Le dépistage a été tardif dans 18,5 % des nouveaux diagnostics en 2012. Au moment de leur premier test positif, les personnes concernées étaient rendues au stade du sida ou des infections chroniques symptomatiques du VIH.
Près de la moitié (46,4 %; 148/319) des personnes nouvellement diagnostiquées en 2012 n'avaient jamais eu de dépistage du VIH auparavant; 56 (17,8 %) avaient eu leur dernier test négatif dans les douze derniers mois et étaient donc récemment infectées; les autres situaient ce dépistage négatif plus loin dans le temps ou en ignoraient la date.

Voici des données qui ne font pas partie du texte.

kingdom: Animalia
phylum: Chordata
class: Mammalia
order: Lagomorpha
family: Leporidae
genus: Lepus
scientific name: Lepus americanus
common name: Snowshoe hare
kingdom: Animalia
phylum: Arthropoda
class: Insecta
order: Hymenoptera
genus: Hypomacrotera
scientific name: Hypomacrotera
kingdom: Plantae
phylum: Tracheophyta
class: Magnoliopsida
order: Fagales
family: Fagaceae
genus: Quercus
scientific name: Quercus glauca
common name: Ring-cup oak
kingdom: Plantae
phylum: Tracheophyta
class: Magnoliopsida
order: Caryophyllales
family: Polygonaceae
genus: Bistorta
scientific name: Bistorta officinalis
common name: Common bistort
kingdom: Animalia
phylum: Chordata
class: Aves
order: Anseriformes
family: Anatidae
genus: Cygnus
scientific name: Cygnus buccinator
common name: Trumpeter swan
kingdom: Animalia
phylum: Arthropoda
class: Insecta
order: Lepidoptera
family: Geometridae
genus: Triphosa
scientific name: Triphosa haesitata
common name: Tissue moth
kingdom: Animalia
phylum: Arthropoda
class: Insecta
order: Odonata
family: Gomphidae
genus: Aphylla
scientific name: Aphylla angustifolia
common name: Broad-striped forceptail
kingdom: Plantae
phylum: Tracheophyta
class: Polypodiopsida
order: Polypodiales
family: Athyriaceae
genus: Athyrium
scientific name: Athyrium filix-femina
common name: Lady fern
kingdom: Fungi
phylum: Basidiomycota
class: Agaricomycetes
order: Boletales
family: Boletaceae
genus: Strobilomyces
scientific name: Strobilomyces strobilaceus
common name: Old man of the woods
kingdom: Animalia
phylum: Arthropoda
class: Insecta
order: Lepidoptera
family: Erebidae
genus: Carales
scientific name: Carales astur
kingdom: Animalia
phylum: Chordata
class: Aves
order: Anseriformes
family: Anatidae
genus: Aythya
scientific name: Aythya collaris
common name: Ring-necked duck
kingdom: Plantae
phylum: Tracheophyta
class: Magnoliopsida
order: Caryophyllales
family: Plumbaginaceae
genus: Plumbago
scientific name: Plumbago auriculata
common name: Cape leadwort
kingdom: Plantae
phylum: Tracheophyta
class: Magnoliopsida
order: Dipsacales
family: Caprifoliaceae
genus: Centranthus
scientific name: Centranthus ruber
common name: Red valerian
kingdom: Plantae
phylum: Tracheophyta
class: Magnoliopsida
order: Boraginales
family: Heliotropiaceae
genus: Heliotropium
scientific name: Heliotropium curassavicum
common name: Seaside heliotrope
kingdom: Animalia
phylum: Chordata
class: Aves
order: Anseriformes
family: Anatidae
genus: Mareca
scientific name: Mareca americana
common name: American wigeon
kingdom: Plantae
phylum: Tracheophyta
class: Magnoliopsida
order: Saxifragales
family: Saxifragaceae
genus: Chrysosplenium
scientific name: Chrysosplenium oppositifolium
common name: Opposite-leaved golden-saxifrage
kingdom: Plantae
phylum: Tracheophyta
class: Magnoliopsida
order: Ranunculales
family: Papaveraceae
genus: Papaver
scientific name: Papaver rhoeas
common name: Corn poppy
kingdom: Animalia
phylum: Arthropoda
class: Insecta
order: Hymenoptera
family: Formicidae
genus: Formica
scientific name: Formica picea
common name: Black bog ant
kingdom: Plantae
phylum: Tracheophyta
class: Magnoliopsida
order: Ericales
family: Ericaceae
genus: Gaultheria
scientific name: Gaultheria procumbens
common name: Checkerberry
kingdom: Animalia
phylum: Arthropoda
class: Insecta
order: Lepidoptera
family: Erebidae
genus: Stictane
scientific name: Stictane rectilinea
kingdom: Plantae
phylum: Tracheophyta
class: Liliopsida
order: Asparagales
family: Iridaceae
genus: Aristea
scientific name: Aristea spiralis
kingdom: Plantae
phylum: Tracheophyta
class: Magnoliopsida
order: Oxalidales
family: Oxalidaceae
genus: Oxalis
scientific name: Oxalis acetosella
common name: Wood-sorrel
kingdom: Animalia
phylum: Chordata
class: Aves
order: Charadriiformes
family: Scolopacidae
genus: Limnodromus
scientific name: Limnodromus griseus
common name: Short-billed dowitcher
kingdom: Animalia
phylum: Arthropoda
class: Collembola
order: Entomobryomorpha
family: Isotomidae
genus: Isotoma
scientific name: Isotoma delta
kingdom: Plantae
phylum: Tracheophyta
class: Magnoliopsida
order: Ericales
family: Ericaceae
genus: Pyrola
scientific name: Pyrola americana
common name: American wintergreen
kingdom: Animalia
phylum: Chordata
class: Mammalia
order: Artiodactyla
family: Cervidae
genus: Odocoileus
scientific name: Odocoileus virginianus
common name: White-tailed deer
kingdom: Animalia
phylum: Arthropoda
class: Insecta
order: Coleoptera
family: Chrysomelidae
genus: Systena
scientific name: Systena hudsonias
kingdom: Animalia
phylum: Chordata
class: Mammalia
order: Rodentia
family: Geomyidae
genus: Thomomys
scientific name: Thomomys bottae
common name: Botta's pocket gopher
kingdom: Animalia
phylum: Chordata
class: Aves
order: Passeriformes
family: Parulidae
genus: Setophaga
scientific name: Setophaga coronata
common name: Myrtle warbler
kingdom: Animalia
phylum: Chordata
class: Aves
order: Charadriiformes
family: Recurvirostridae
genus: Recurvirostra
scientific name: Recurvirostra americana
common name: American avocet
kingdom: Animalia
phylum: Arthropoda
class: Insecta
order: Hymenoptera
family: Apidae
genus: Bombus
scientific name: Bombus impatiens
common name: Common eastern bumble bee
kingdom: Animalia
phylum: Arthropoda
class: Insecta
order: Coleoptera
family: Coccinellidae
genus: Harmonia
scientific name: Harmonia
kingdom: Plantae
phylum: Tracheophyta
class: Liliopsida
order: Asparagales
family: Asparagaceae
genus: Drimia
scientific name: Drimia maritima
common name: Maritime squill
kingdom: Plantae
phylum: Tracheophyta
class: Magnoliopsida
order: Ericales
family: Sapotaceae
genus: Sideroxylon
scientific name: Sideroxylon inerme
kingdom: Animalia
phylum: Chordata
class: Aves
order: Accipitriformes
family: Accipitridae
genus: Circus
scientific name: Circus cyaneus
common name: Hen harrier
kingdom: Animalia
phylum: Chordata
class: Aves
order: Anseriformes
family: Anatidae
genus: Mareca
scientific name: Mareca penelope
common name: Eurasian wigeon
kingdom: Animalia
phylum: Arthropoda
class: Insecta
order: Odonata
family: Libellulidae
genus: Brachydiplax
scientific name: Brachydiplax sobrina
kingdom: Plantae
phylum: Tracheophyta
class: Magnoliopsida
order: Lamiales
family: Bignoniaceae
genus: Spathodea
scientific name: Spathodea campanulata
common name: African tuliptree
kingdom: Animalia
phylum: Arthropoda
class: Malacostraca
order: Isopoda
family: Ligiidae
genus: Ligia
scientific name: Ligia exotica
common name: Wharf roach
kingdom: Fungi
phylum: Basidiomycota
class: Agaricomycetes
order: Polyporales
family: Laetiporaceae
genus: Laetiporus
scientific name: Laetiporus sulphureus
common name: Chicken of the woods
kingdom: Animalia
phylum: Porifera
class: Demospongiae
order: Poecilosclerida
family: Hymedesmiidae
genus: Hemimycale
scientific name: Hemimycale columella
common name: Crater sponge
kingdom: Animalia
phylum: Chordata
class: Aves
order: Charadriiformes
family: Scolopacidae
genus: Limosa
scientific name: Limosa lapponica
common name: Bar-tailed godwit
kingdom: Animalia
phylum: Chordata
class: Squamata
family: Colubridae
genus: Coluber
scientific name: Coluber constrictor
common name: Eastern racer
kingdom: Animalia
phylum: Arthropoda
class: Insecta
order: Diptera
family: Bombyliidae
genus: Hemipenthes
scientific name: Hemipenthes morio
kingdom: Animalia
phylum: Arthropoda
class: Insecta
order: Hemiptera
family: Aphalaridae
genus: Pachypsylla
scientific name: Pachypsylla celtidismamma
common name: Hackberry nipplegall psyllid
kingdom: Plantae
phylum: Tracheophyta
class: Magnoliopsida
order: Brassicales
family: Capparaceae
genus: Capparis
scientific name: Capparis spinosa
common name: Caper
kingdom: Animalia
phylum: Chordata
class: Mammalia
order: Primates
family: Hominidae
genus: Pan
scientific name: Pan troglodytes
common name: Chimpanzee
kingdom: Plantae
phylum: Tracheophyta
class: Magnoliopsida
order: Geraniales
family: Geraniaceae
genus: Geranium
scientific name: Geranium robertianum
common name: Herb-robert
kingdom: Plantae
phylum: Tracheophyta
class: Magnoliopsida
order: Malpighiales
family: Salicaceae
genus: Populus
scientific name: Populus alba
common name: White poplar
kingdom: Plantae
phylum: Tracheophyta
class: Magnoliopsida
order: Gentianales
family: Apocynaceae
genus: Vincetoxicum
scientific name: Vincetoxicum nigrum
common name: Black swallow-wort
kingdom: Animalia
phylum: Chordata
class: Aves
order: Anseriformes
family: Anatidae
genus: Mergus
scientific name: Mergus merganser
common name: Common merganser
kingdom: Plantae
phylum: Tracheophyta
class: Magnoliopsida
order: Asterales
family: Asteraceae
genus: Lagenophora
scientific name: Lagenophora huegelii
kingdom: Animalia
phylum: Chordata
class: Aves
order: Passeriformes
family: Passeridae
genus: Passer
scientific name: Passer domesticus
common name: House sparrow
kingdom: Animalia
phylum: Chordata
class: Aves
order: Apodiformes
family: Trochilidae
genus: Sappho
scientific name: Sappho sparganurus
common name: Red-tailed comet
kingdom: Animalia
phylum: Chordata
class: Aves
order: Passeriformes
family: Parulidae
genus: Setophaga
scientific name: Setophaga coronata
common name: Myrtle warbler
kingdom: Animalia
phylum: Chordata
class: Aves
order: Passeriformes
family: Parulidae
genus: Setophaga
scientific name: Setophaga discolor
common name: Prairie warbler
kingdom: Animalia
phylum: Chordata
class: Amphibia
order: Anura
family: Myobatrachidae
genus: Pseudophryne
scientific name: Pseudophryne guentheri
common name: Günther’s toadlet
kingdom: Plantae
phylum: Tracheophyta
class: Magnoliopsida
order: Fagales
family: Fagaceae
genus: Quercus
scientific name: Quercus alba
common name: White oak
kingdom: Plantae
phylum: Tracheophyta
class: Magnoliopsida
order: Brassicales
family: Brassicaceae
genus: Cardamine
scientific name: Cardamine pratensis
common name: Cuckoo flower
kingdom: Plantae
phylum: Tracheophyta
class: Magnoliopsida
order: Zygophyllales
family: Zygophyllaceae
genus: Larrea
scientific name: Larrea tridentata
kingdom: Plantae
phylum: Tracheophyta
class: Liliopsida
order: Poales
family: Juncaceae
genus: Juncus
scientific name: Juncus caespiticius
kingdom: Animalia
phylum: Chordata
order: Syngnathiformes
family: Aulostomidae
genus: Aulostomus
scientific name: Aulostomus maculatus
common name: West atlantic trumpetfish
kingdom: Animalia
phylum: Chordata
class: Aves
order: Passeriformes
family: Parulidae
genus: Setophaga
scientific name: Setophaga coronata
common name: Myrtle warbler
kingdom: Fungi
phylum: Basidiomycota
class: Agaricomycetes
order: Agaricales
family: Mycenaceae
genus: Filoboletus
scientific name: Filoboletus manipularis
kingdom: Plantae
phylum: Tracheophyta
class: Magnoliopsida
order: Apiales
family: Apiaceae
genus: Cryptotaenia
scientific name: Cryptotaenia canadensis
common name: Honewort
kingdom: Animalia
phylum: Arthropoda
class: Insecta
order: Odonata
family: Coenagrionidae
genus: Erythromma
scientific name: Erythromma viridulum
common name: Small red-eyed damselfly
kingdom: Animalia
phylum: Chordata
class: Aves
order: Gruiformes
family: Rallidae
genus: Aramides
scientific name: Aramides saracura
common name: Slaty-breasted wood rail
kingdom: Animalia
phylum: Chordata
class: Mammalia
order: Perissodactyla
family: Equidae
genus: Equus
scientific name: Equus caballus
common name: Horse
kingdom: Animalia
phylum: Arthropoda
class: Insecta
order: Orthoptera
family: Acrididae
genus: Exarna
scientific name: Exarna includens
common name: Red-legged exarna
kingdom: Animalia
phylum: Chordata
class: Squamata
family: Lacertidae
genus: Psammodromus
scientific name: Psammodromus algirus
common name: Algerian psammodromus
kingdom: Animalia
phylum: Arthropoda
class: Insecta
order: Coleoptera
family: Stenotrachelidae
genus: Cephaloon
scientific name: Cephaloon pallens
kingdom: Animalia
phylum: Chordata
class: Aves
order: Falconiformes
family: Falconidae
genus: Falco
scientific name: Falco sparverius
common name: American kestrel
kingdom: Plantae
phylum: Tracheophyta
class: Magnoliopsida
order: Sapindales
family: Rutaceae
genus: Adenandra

La grande majorité (51/56) des cas nouvellement diagnostiqués et dont on sait que l'infection était récente sont des HARSAH. Un peu plus d'un tiers (20/56) de ces cas récents étaient relativement jeunes : ils avaient entre 15 et 30 ans.
Parmi les nouveaux diagnostics enregistrés depuis le début du programme, plus de la moitié des cas âgés de 30 ans et plus n'avaient jamais été dépistés pour le VIH auparavant (79,4 % chez les 60 ans ou plus, 63,5 % pour les 50-59 ans, 57,3 % chez les 40-49 ans et 52,8 % dans le groupe de 30-39 ans).
La tendance du nombre des nouveaux diagnostics est à la baisse dans l'ensemble (p de tendance linéaire < 0,01)2.
Cette diminution cache une tendance à la hausse chez les jeunes HARSAH (< 35 ans, p = 0,03).
Limites et interprétation des résultats
Les données du programme ne permettent pas de préciser la prévalence ou l'incidence du VIH au Québec. Elles portent sur les cas confirmés depuis avril 2002 et dont la collecte épidémiologique est complétée; tandis qu'elles excluent les cas dépistés avant son implantation qui n'ont pas eu de prescription d'un test depuis avril 2002, les cas confirmés depuis avril 2002 qui ne sont pas enregistrés, ainsi que les PVVIH non dépistées qui ignorent qu'elles ont le VIH.
Le programme a une faible capacité de différencier les infections récentes des anciennes tardivement dépistées dans les nouveaux diagnostics. Les infections nouvellement diagnostiquées chez des personnes qui n'avaient jamais eu de dépistage du VIH auparavant et chez celles avec un test négatif de plus d'un an ou non daté pouvaient être récentes ou anciennes; elles représentent 82,5 % des nouveaux diagnostics.
De toute évidence, le virus se transmet encore activement au Québec, surtout parmi les jeunes HARSAH. La tendance des nouveaux diagnostics à la hausse chez ces jeunes est une indication d'une possible transmission à la hausse chez les HARSAH, le groupe de population au centre de l'épidémie du VIH au Québec.
1Les cas sans NAM sont enregistrés depuis avril 2012.
2Les cas sans NAM n'étant enregistrés que depuis avril 2012, la tendance dans la période 2003-2012 a été testée sur les cas qui ont un NAM.